Going Dutch: Carole Bloch and Prof Neville Alexander show off some of the work that PRAESA has begun to produce with the funds recently received from the Royal Netherlands Embassy.

The most recent multi-million rand grant by the Royal Netherlands Embassy to the Project for the Study of Alternative Education in South Africa (PRAESA) could hardly have been better timed. It comes just as the UCT group gears itself for the introduction of a mother tongue-based bilingual education approach in Western Cape schools.

The Embassy, one of PRAESA's most faithful and generous supporters since its inception in 1992, recently announced that it would contribute just under R10-million to the Project's coffers over the next two years. PRAESA, affiliated to the Faculty of Humanities, will deploy the funds in its ongoing work around language-in-education policy implementation and the promotion of the three official languages of the Western Cape, explained PRAESA director, Professor Neville Alexander.

This work includes the development of publications and learning support materials, such as the set of eight children's books, geared specifically at preschool and primary school children in the Western Cape, that the Project recently distributed around the Cape Town area. Written in Afrikaans, English and, crucially, in Xhosa, the books form an important part of PRAESA's efforts to foster a culture of reading among children and adults.

According to Carole Bloch, who specialises in early childhood development within PRAESA, the Xhosa versions are a rarity in children's books.

"There are hardly any preschool books written in Xhosa, and so many children, especially those for whom English or Afrikaans is a second or even third language, never have the opportunity to read books written in their mother tongue," she said.

The training of both educators and PRAESA staff is another area of concern for the Project, noted Alexander. Its premier initiative in this field is its postgraduate Training of Trainers course, a one-year programme designed to equip participants who train, monitor, advise, supervise or mentor teachers who work in multilingual classroom settings in the Southern African Development Community (SADC) region.

The focus of the programme is on the introduction of a mother tongue-based bilingual education system in southern Africa, Alexander said. Last year PRAESA hosted the first intake for this course.

Another area that provides much opportunity for research and development is around language planning, he added. This involves regular language mapping, or surveys of language profiles in the Western Cape.

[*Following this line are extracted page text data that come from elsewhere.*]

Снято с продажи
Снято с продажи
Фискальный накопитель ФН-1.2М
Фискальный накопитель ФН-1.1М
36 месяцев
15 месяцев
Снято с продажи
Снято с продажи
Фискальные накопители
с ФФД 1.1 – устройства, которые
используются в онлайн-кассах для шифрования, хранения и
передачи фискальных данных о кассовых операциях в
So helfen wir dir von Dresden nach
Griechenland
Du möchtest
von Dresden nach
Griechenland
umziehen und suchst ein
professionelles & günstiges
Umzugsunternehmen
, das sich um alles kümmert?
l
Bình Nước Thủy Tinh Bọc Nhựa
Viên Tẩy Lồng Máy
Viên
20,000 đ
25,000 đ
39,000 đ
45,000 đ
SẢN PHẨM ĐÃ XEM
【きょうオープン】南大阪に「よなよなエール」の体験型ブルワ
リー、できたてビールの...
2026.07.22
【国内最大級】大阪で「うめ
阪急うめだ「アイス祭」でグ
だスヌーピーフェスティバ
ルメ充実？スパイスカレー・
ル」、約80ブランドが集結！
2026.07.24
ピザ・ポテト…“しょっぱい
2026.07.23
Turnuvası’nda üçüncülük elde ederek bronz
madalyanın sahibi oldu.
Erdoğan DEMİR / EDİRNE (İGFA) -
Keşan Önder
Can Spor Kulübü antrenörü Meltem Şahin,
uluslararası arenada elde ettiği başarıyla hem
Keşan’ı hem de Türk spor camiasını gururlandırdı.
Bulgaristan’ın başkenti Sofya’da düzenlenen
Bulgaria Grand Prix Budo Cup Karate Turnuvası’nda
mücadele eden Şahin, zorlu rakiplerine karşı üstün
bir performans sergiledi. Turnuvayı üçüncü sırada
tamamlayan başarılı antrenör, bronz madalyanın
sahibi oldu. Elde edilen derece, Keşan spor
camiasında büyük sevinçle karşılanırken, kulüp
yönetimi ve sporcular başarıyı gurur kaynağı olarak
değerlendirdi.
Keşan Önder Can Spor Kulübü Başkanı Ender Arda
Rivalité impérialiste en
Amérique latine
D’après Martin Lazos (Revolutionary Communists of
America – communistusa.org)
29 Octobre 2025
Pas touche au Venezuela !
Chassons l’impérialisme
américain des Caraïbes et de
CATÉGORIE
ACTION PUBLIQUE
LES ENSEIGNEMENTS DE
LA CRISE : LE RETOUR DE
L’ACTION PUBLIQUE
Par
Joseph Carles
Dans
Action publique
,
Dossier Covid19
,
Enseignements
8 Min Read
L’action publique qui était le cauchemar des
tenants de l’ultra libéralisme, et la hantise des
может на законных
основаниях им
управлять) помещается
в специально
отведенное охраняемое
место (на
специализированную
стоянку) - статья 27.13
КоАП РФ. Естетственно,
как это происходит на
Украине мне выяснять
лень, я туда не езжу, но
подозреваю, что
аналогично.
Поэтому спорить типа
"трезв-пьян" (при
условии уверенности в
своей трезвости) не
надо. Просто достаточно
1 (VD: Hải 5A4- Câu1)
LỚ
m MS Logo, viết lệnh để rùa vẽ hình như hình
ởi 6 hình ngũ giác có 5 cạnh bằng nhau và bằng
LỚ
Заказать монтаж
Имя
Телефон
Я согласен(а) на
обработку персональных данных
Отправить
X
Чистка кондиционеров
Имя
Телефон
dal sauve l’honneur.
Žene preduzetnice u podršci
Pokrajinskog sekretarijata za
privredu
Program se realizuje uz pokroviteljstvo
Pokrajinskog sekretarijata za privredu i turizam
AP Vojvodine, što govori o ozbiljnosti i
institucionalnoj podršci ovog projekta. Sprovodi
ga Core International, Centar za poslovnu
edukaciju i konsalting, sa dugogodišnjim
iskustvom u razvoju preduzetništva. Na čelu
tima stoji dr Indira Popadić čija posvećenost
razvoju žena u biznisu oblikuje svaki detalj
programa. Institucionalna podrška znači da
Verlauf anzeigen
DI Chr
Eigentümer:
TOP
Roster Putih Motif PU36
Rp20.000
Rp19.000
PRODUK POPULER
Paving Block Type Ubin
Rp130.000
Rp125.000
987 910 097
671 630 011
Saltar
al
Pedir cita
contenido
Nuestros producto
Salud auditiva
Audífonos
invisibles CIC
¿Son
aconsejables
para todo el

"In order to plan properly," observed Alexander, "you need reliable and updated data." Always keeping an eye on the relation between language planning and policy development - at provincial and national levels - PRAESA's work received a major impetus when the Western Cape Education Department (WCED) announced last year that it would shortly be introducing a mother tongue-based education system in the province. But this, in part, requires that learners have access to material other than textbooks that they can turn to for additional reading.

It is here again that PRAESA's drive to foster a culture of reading will come into play, observed Alexander. Publishers, he added, are hesitant to produce books in any significant numbers unless they are sure there's a market for these.

"They have to have confidence that some sort of reading culture exists."

It is in appreciation of the group's work in this and other regards that the Royal Netherlands Embassy has again dug deep into its pockets to support PRAESA, Alexander said of the recent donation. "It's a testimony of their confidence in PRAESA, and a reinforcement of what we're trying to do in this country."